By Ali Arqam
It is heartbreaking to see the worst of your nightmares come to reality. But as they say, “You learned to run from what you feel, and that’s why you have nightmares.”
It was 2011 when I visited Larkana with one of my more learned friends Dr Hidayat Ali Shah. The flags of Pakistan People’s Party (PPP) and that of Jiye Sindh Qaumi Mahaz (JSQM) could be seen hoisted over electric poles at Mir Murtaza Bhutto Chowk. However, the flag which was bigger and stood taller than both was that of the banned sectarian organization Sipah Sahaba Pakistan (SSP) rechristened as Ahle Sunnat Wal Jamat (ASWJ). The sight brought uneasiness to my mind replacing the warmth regarding the city known as the stronghold of one of the most significant political forces and the home of Bhuttos.

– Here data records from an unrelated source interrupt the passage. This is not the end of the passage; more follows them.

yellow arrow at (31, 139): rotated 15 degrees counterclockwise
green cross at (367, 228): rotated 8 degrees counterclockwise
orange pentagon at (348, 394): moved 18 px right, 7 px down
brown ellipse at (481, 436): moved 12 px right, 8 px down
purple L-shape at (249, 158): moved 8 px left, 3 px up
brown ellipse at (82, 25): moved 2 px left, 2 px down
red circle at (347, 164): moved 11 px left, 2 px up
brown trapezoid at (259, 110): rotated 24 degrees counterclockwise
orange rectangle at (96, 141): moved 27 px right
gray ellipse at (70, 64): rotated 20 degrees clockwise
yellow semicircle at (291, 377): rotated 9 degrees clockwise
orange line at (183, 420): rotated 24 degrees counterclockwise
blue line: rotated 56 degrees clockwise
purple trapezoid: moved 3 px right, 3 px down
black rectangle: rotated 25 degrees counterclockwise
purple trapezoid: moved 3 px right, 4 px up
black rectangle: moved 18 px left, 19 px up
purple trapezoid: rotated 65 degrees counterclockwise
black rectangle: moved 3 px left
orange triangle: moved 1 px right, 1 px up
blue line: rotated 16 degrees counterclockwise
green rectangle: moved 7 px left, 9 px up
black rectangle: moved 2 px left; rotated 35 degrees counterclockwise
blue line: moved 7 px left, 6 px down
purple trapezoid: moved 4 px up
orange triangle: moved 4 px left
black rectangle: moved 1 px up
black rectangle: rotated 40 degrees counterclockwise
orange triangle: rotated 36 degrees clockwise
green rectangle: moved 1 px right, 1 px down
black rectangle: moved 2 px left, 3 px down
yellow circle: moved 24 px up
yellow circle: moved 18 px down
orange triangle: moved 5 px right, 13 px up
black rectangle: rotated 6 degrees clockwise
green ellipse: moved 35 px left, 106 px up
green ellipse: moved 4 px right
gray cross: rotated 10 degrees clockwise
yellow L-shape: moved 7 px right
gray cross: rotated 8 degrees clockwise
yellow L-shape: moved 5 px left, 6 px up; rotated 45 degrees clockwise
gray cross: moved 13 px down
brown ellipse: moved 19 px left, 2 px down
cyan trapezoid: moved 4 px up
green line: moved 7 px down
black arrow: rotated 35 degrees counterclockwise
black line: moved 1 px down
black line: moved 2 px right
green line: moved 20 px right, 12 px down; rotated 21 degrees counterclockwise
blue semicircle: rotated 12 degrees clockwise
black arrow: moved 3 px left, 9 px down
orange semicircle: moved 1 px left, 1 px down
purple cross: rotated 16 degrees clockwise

Being a resident of Karachi, I have witnessed violence with different facets, conflicting claims and turf wars. I can understand the symbolism attached to party flags, which serve the purpose of proclaiming influence and in some cases showcase the ability to inflict violence.
A few years back I posted a picture from a Karachi square on social media, in which the flag of ASWJ was prominent among a dozen MQM flags that were encircling it. An MQM lawmaker responded with an exclamatory remark: Elections!